In the face of continuous innovation, intellectual property law faces some challenges. Patents, for example, are often issued based on design or on how something is made, such as a single transistor or the arrangement of sub-systems in a chip.
However, the highly integral functions that go into the design and manufacture of transistors or chips complicate intellectual property legal matters. For example, in chipmaking there are certain widely understood standards in the chip fabrication sequence or in circuit design that everyone used at the time a patent was issued – sometimes those standards end up incorporated in claim language. References that highlight such a feature might be hard to find because the standard was so well understood as a requirement, so a contextual understanding of the prior art at the time the patent was issued is needed.
To add another significant complication, there are thousands of steps involved in building chips, so a particular aspect, such as an insulating layer, that was part of the process may be difficult to detect, even with the best instrumentation. “Understanding the context of a patent requires a lot of knowledge about how these things are usually made. Additionally, the combination of claim language and the context of the specification is meant to be understood by a specialist and can be unfamiliar to even technical experts in closely related fields.” Stanley explained.
An issued patent might be proven invalid based on obviousness (prior art), but it may have been prior art that wasn’t apparent to the person getting the patent or to the reviewer at the time of application.

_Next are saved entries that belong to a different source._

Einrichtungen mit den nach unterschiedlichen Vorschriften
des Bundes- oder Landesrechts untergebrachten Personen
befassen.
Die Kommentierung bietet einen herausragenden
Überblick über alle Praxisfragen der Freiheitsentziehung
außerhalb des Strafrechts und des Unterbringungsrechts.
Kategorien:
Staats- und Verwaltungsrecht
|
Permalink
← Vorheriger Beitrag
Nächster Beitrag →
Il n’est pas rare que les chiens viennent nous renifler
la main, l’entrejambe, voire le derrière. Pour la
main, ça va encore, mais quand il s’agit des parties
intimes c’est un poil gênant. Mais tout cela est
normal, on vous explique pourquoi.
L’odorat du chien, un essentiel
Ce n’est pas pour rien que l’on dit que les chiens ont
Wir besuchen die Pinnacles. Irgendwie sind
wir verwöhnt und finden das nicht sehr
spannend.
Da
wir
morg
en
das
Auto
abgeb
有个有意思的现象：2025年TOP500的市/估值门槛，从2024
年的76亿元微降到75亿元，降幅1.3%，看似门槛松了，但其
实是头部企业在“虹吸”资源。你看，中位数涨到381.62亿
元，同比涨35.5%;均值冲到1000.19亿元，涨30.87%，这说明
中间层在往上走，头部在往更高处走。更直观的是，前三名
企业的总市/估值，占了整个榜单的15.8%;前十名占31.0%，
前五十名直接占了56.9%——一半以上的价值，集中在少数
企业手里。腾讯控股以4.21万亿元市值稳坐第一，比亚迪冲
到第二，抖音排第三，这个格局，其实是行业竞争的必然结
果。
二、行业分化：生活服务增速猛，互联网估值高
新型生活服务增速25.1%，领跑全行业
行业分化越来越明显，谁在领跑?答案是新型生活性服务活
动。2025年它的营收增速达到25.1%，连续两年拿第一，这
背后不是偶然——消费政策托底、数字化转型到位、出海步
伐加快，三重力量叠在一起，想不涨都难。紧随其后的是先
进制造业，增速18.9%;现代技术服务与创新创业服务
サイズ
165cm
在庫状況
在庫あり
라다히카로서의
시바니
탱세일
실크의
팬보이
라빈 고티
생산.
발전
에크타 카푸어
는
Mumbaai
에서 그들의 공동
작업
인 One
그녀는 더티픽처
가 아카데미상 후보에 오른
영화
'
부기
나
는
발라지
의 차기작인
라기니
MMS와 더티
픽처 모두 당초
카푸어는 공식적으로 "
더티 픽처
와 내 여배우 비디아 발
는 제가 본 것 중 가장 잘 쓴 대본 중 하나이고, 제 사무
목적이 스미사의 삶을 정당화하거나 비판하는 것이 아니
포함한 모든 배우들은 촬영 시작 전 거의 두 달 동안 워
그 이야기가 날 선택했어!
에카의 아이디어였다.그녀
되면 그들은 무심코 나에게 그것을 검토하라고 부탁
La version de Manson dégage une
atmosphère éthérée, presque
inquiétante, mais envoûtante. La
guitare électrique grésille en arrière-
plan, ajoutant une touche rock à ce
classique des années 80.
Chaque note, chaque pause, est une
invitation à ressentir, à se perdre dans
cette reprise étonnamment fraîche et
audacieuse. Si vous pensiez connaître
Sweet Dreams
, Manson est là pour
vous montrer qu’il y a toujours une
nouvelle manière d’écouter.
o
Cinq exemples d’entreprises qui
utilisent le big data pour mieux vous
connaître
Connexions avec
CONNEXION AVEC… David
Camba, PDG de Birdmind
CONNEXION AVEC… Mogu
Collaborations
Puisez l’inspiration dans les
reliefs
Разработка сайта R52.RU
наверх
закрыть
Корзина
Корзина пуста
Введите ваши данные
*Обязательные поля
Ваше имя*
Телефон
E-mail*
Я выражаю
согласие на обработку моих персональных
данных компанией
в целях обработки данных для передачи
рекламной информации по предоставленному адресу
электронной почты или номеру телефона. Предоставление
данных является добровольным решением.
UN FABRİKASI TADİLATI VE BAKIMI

In the last 10 years, the shift to inter partes reviews (IPR) helps alleviate some of the complications by providing an efficient alternative to traditional patent litigation and because the review board judges are much better equipped to understand the highly technical details on which many of these patents are based.
As new technologies such as chip level AI advance, such patent disputes can only become more complex, requiring a strong background in the entire manufacturing process as well as a solid understanding of past technologies, in order to provide an effective analysis in any individual case.